I libri, imho, hanno avuto e hanno un impatto molto relativo; è vero che, soprattutto con le tecniche di stampa BN più vecchie a singolo retino, il contrasto più alto permette una riproduzione tipografica sicuramente più accettabile, ma è anche vero che i sistemi di stampa attuali, sia a retino che stocastiche a più inchiostri, permettono di ottenere gamme dinamiche molto vicine a quelle della carta fotografica. Adams era a conoscenza delle limitazioni della riproduzioni tipografiche, tanto da trattare spesso l'argomento nei suoi libri e da realizzare stampe ad hoc ottimizzate per questo trattamento. Inoltre un fotografo si può anche formare su immagini tipografiche stampate troppo compresse e troppo contrastate, ma se poi le foto di quel fotografo non incontrano il gusto del pubblico, o cambia stile o cambia lavoro.

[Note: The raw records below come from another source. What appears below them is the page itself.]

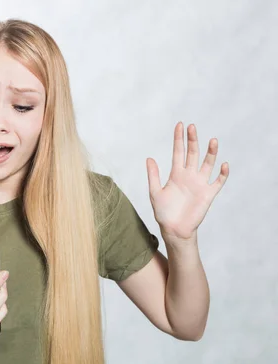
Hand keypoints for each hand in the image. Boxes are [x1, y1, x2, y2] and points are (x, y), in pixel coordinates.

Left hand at [146, 122, 228, 240]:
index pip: (178, 152)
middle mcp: (189, 176)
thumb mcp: (155, 192)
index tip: (180, 125)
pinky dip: (222, 174)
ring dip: (211, 153)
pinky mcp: (208, 194)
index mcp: (175, 174)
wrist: (174, 229)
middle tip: (192, 127)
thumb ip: (153, 175)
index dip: (179, 139)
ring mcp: (200, 184)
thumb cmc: (163, 212)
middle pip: (192, 154)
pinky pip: (218, 182)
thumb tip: (149, 158)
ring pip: (207, 164)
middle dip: (192, 140)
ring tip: (213, 140)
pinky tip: (223, 164)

La foto di Moonrise esposta a Modena ha fatto anche a me quella impressione, forse poca luce e troppi riflessi. Ma appiccicando il naso a cinque centimetri si vede bene la modulazione e la gradazione della parte bassa dell'immagine. Personalmente ho trovato alcune immagini forse troppo grandi; non amo le stampe grandi, sono difficili da vedere, la qualità in genere è peggiore, facilmente sono illuminate male e ti trovi sempre qualche altro visitatore nel campo visivo . Poi Silverprint mi scorticherà, ma a me 'sta mania dei metri quadri non piace proprio, le foto non sono appartamenti e forse i galleristi dovrebbero ricordarsi che non fanno gli agenti immobiliari.